In those three weeks, I got very used to two things. First, pushing myself when I was exhausted, since I was exhausted all the time, and, second, just sitting and playing computer games when I wasn't pushing because I didn't care about reading, blogging, or, really, anything.
I've made both of those into habits.** I can't even tell normal tired anymore. When I was on the full dose of the med, I felt as exhausted as if I had the flu. When I was on a lighter dose, I felt like the day after the flu. But I didn't have the flu so I kept going and trying to do as much as I could make myself.
So the thought of taking a break? relaxing? - is very strange. Last night, I was exhausted at 11 pm. I did the dishes and the laundry and woke myself up enough that I couldn't fall asleep until 2:30 am.
There are times in your life when you have to push yourself, particularly when kids are little. Now isn't one of those times for me.

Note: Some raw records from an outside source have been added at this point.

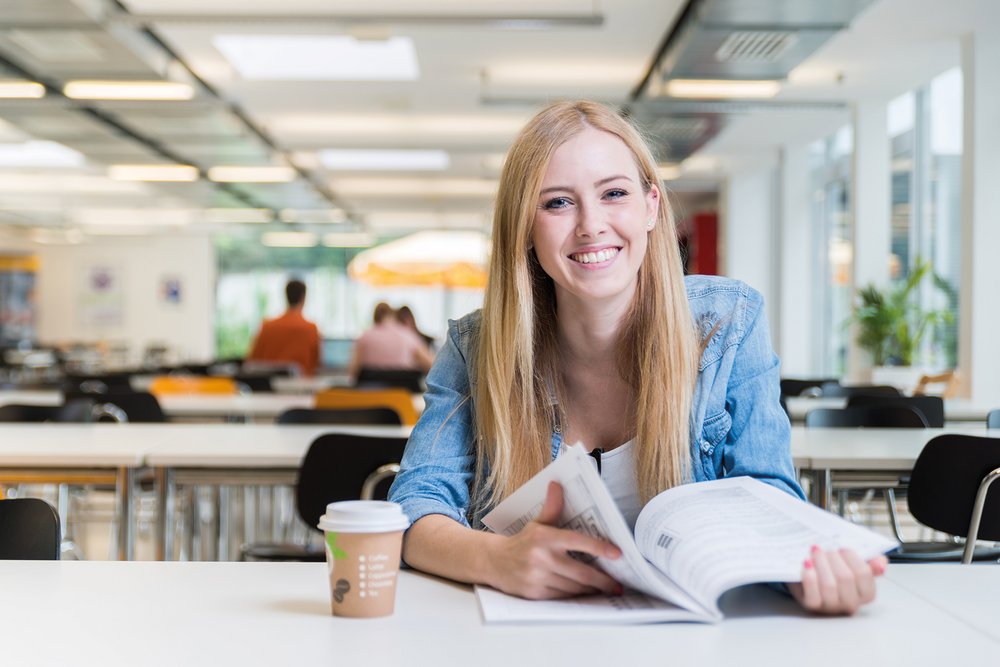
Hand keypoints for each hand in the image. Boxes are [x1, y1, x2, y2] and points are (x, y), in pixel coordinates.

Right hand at [485, 481, 621, 599]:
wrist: (494, 561)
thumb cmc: (522, 542)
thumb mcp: (537, 523)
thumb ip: (552, 507)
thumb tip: (558, 484)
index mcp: (544, 537)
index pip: (577, 541)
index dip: (599, 548)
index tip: (617, 554)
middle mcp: (541, 557)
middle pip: (580, 572)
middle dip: (602, 580)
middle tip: (617, 584)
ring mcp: (537, 577)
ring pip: (573, 587)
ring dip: (591, 590)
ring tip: (605, 588)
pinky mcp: (534, 594)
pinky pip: (562, 597)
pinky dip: (575, 596)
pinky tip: (585, 593)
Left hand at [787, 546, 886, 614]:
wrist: (809, 582)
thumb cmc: (834, 573)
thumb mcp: (853, 567)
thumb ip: (869, 564)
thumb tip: (881, 562)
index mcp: (865, 593)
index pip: (864, 574)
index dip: (852, 558)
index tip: (843, 549)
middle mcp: (850, 603)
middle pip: (845, 578)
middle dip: (834, 558)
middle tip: (826, 549)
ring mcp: (831, 607)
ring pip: (829, 585)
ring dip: (821, 563)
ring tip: (816, 552)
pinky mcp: (812, 606)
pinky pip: (813, 593)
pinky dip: (809, 576)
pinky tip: (807, 563)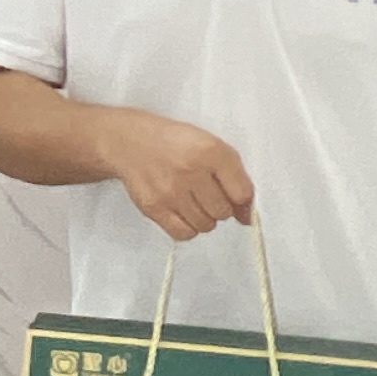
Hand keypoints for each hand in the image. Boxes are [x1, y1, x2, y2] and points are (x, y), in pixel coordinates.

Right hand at [100, 111, 256, 241]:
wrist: (130, 142)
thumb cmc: (173, 143)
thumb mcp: (210, 146)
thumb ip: (235, 178)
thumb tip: (247, 217)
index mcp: (210, 150)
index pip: (242, 194)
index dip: (239, 196)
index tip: (230, 192)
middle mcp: (191, 170)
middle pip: (224, 212)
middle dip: (219, 206)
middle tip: (205, 192)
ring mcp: (171, 191)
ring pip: (205, 226)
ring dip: (203, 217)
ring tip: (191, 199)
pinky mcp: (154, 207)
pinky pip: (184, 233)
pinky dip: (187, 228)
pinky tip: (181, 211)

However, not pushing myself feels lazy. On the other hand, I think I might need to relearn how to relax, in some way that doesn't involve computer games, in order to try to get my blood pressure down.
So, it also doesn't feel like a "break" because I've gotten into the habit of just grimly forcing myself through the day.
* Anyone want a child-sized sleeping bag? Younger son grew out of it a few years ago.
** The other habit I got into was just sitting and staring at the table during meals while listening to everybody else talk. Even though the drug is long gone from my system, it's still difficult for me to get back into having conversations.